◆ WORK TO COMPLETE
Look below for the line holding "The continuing theme" and the line holding "The essence of". Repeat those two and everything between, exactly.

━━ STUDY MATERIAL

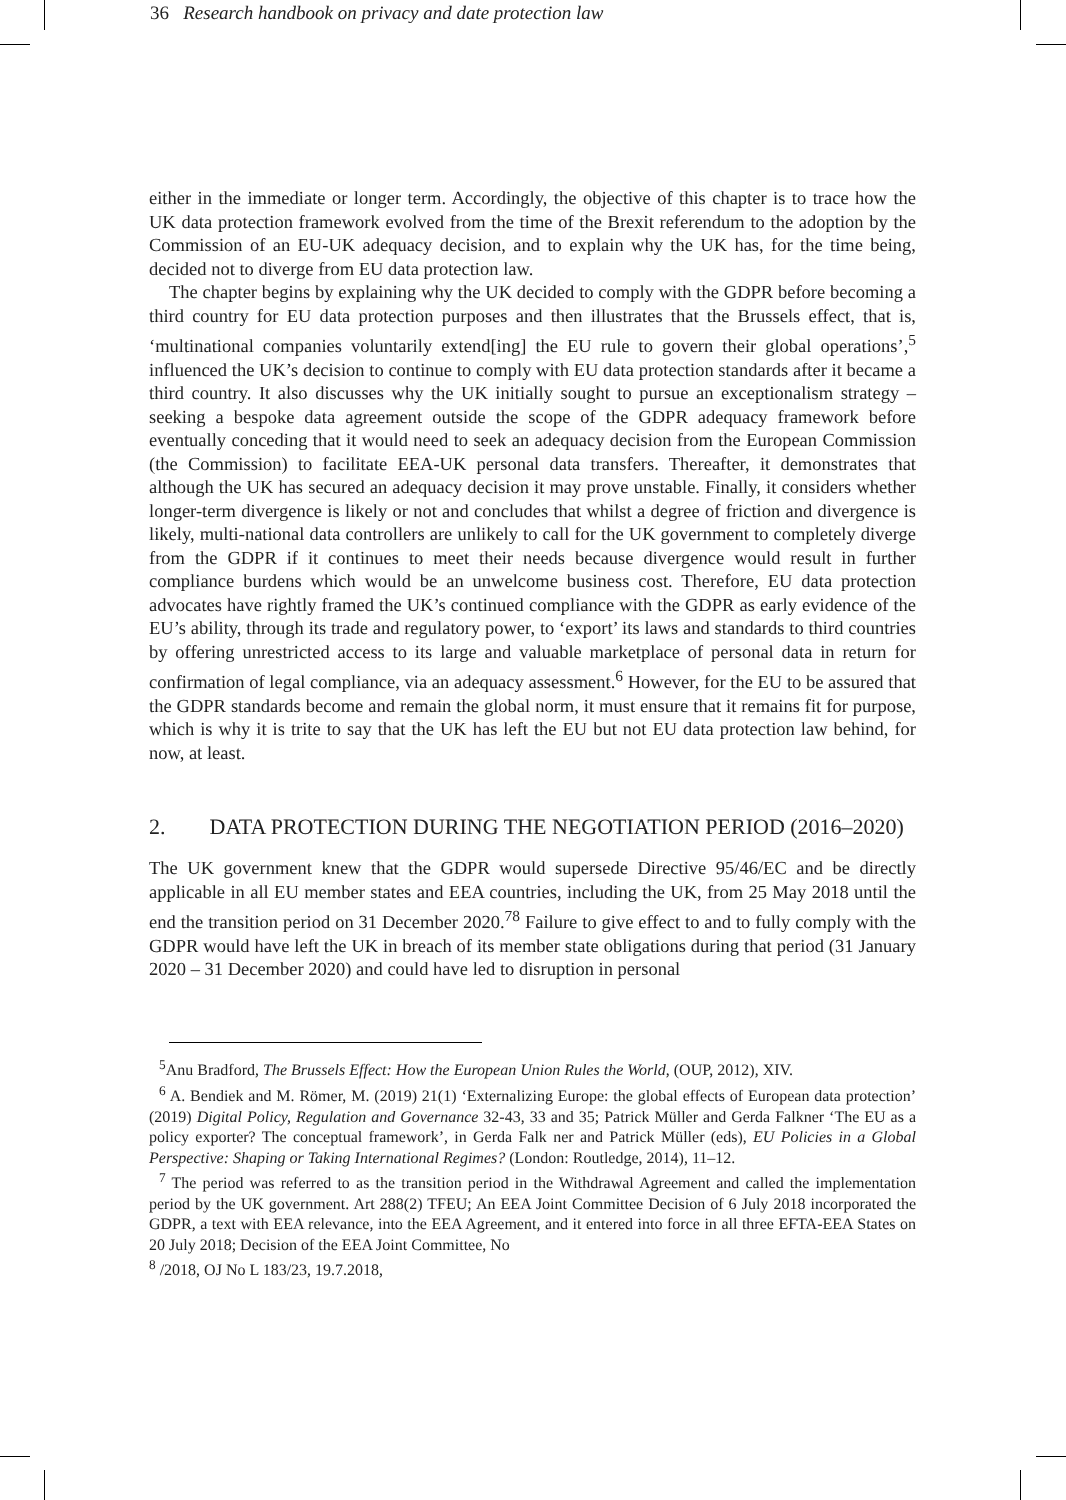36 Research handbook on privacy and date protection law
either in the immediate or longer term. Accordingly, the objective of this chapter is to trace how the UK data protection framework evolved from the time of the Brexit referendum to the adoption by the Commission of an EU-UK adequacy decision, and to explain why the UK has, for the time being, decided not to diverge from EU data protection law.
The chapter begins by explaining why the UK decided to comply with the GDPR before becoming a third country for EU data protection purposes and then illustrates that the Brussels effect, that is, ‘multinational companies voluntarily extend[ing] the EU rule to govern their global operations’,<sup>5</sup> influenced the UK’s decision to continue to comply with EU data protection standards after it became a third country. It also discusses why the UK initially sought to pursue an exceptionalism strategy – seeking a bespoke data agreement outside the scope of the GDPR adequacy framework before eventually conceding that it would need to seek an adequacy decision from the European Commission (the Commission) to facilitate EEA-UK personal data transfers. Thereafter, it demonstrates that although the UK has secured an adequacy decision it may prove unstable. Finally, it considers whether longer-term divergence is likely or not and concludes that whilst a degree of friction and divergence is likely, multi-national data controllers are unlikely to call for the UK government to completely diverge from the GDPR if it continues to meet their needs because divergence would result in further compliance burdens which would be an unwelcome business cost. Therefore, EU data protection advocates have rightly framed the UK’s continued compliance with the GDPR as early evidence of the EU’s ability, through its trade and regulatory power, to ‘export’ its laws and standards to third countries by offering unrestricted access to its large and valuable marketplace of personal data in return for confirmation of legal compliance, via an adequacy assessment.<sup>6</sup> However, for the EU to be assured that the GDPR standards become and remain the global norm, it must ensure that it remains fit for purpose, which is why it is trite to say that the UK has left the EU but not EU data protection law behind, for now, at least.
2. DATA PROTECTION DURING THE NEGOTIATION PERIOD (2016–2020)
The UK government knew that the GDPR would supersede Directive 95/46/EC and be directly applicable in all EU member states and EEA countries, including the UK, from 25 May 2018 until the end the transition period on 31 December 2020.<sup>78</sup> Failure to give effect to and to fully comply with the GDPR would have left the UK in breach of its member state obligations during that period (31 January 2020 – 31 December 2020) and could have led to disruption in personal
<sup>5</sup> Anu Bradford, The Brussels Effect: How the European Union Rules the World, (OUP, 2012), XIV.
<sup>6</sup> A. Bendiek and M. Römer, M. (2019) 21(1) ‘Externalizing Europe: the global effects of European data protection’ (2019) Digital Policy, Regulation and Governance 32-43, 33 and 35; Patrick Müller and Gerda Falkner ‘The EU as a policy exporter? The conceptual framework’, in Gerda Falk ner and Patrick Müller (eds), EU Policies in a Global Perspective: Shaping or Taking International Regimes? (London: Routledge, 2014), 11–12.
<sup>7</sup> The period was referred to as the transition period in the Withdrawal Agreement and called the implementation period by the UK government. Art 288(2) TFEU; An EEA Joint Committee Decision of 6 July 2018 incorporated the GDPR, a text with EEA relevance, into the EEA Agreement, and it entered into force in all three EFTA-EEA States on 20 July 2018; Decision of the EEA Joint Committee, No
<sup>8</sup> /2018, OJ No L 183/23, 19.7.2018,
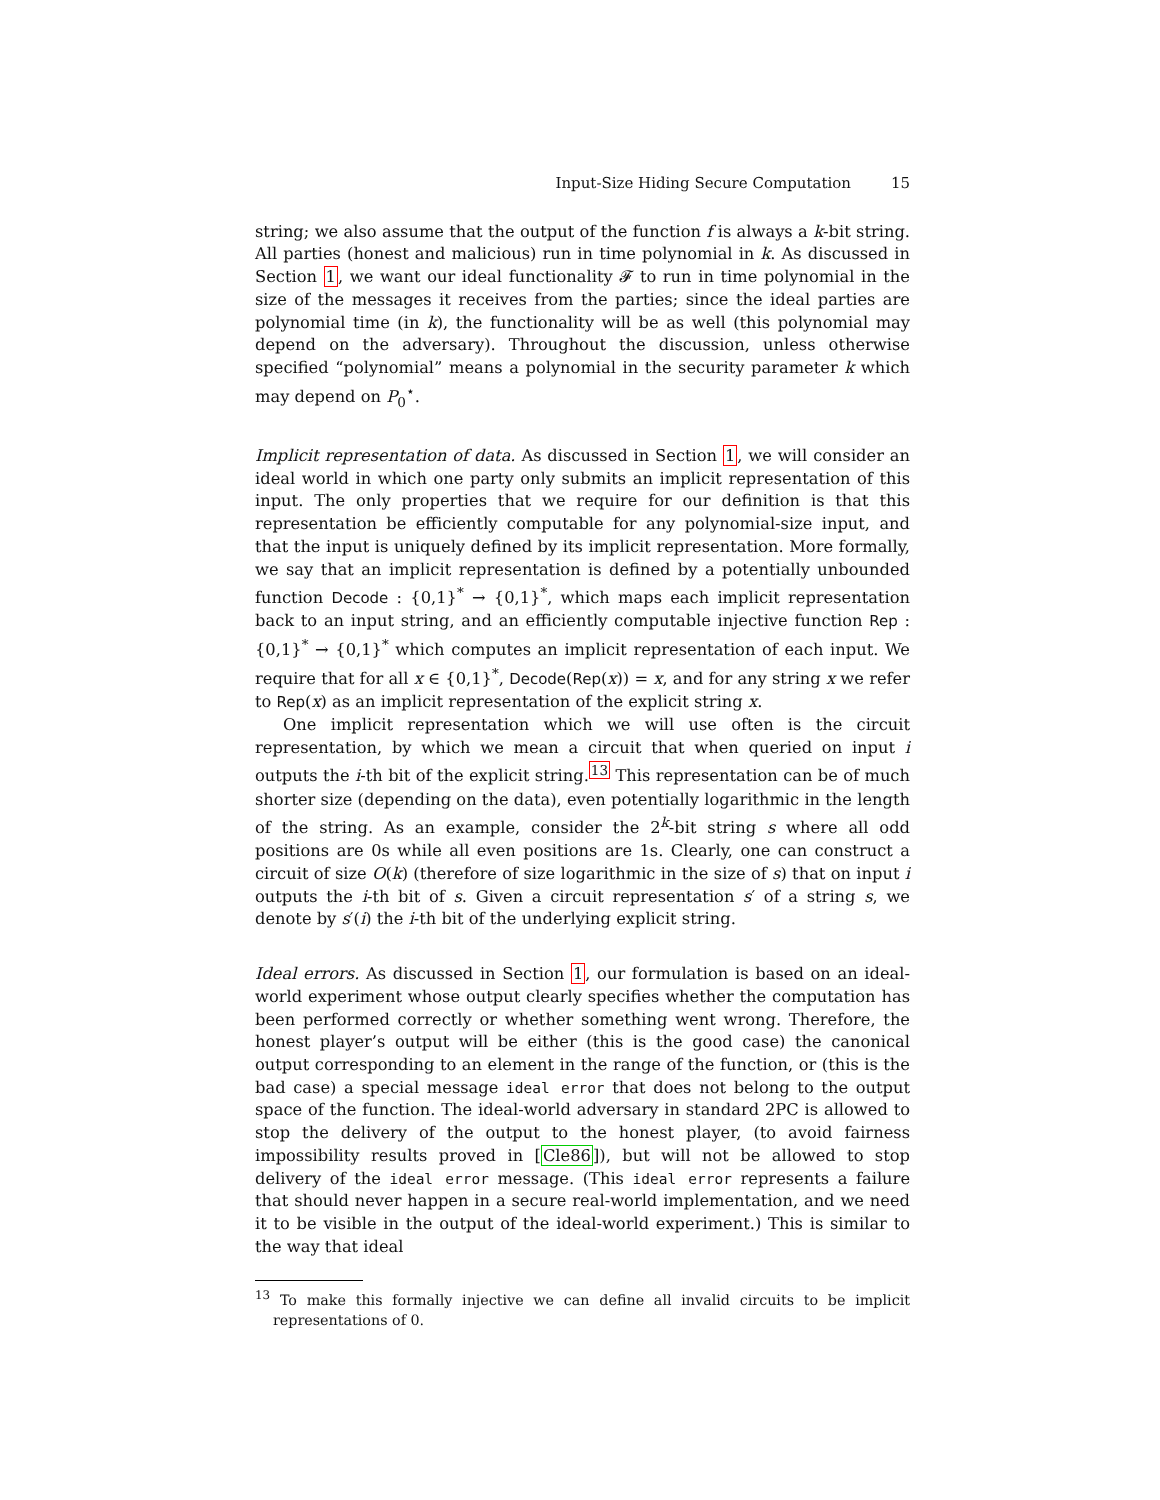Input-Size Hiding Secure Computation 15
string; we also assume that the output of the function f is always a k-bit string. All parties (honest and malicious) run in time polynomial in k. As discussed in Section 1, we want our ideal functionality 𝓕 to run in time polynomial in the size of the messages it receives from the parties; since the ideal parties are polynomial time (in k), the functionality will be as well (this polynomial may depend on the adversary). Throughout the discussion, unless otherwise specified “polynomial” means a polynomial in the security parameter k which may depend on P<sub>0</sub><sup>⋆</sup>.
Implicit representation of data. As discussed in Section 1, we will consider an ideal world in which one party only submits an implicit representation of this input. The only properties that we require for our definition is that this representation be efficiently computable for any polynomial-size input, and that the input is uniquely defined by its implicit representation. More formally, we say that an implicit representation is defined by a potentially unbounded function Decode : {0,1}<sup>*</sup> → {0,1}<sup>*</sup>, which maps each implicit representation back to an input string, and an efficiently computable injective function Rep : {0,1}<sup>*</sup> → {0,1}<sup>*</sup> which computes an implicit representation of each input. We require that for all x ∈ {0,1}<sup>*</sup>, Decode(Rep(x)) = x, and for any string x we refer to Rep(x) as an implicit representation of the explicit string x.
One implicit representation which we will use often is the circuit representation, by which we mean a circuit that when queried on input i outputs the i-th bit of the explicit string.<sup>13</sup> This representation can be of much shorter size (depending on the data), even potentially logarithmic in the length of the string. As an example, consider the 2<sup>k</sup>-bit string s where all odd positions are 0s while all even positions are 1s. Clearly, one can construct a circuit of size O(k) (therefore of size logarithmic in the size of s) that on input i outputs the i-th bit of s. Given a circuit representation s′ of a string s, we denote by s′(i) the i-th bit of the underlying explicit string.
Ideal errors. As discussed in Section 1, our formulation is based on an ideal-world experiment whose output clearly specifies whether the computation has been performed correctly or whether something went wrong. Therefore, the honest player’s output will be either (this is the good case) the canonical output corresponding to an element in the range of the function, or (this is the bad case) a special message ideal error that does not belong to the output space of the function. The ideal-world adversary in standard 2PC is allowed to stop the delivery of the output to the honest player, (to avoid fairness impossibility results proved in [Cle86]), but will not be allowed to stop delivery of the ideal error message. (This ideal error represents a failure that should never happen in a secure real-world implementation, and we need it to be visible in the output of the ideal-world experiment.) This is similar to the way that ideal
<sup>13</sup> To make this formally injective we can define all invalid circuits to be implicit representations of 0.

━━━━
━━ STUDY MATERIAL

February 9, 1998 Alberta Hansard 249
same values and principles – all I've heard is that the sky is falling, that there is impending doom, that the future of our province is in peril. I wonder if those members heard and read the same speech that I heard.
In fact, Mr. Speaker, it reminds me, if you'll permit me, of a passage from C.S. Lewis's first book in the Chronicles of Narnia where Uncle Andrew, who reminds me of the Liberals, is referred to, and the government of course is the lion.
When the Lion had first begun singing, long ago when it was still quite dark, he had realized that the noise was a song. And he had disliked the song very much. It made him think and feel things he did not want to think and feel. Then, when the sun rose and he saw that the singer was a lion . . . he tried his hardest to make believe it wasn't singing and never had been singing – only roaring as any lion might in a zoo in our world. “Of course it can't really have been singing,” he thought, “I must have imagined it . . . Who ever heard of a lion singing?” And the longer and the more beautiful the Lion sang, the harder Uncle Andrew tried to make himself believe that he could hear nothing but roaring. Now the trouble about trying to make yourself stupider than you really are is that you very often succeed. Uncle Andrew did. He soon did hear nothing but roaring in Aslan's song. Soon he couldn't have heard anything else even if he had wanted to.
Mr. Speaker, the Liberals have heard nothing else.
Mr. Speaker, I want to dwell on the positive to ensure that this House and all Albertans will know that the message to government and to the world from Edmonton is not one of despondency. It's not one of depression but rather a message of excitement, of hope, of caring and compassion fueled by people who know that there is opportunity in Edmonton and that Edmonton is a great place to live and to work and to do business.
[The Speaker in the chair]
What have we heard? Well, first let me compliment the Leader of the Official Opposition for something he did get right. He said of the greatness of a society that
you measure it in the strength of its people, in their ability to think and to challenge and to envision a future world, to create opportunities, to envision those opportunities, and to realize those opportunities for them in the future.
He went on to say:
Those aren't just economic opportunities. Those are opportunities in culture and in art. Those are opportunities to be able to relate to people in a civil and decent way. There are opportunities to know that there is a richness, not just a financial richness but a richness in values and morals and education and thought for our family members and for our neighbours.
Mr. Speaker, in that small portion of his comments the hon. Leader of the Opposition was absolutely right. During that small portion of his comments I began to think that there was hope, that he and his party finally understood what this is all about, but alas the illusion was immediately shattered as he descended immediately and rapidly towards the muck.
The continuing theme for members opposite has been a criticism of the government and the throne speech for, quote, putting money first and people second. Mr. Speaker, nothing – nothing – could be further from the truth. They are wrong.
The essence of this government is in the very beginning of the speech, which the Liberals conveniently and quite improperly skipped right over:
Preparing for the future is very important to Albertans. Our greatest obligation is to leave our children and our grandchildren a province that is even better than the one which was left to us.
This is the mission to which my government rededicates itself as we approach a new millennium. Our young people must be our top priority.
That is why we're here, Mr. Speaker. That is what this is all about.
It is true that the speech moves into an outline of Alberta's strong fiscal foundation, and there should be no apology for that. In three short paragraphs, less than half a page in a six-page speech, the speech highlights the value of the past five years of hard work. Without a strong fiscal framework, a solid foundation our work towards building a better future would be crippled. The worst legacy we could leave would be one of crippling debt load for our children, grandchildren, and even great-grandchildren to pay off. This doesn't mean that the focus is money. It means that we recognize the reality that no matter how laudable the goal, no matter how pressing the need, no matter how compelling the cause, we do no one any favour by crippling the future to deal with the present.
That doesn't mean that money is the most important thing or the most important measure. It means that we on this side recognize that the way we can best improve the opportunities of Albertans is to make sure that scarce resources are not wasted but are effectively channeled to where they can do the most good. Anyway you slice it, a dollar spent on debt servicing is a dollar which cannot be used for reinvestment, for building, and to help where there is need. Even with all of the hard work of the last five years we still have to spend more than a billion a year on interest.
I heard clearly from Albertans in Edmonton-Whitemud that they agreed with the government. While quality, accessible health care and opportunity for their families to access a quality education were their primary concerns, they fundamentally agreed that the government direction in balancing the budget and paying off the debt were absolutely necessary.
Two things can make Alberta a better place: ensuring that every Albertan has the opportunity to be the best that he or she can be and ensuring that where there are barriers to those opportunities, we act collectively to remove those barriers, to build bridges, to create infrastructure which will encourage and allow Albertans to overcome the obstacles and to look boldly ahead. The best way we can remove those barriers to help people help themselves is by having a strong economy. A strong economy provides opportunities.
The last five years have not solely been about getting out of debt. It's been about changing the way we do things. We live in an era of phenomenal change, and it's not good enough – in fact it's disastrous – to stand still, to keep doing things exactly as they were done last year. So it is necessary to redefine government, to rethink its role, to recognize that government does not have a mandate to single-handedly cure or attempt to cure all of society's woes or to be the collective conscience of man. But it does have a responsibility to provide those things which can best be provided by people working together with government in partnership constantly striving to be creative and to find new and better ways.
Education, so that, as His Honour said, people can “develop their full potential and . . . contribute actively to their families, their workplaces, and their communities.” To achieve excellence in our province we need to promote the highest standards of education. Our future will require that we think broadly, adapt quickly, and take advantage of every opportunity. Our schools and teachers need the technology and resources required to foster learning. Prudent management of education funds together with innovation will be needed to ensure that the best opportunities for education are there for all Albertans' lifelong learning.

━━━━

◆ RESPONSE TO THIS EXERCISE
The continuing theme for members opposite has been a criticism of the government and the throne speech for, quote, putting money first and people second. Mr. Speaker, nothing – nothing – could be further from the truth. They are wrong.
The essence of this government is in the very beginning of the speech, which the Liberals conveniently and quite improperly skipped right over:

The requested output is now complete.